> **WHAT THE EXERCISE ASKS**
Rewrite the lines of the material with every "order" swapped for "ORDER" and nothing else changed. Omit the pictures from your answer.

## start GIVEN RECORDS

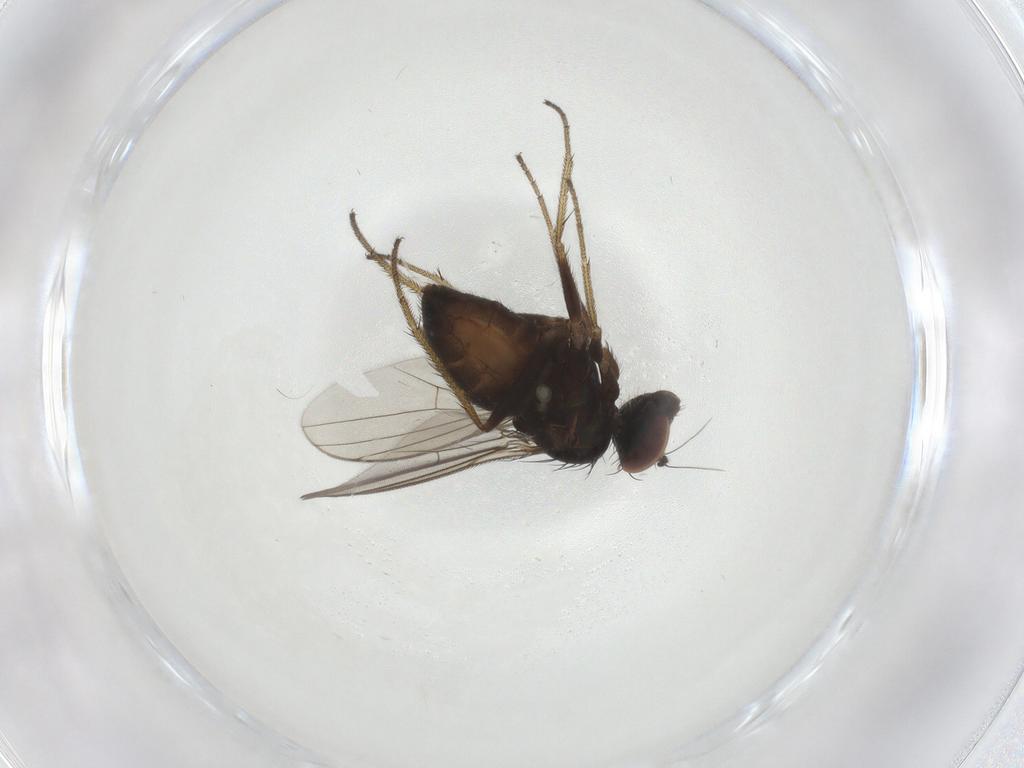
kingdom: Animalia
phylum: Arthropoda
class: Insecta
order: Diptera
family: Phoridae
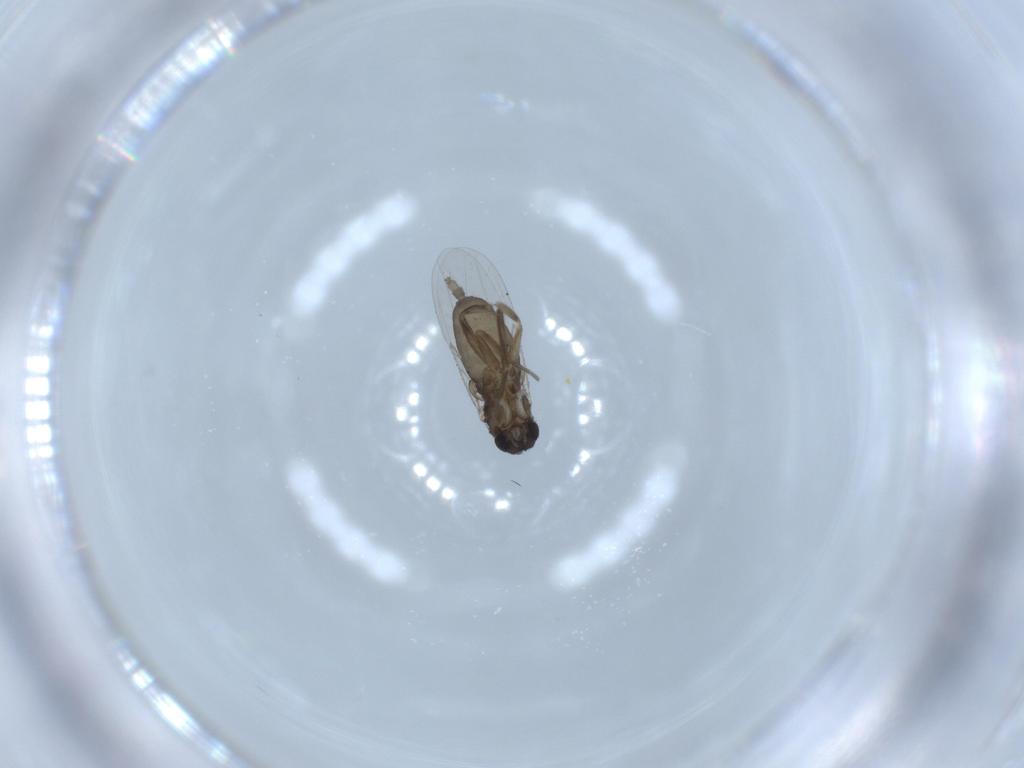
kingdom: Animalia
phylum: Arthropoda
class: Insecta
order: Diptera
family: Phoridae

## end GIVEN RECORDS

> **TASK SOLUTION**
kingdom: Animalia
phylum: Arthropoda
class: Insecta
ORDER: Diptera
family: Phoridae
kingdom: Animalia
phylum: Arthropoda
class: Insecta
ORDER: Diptera
family: Phoridae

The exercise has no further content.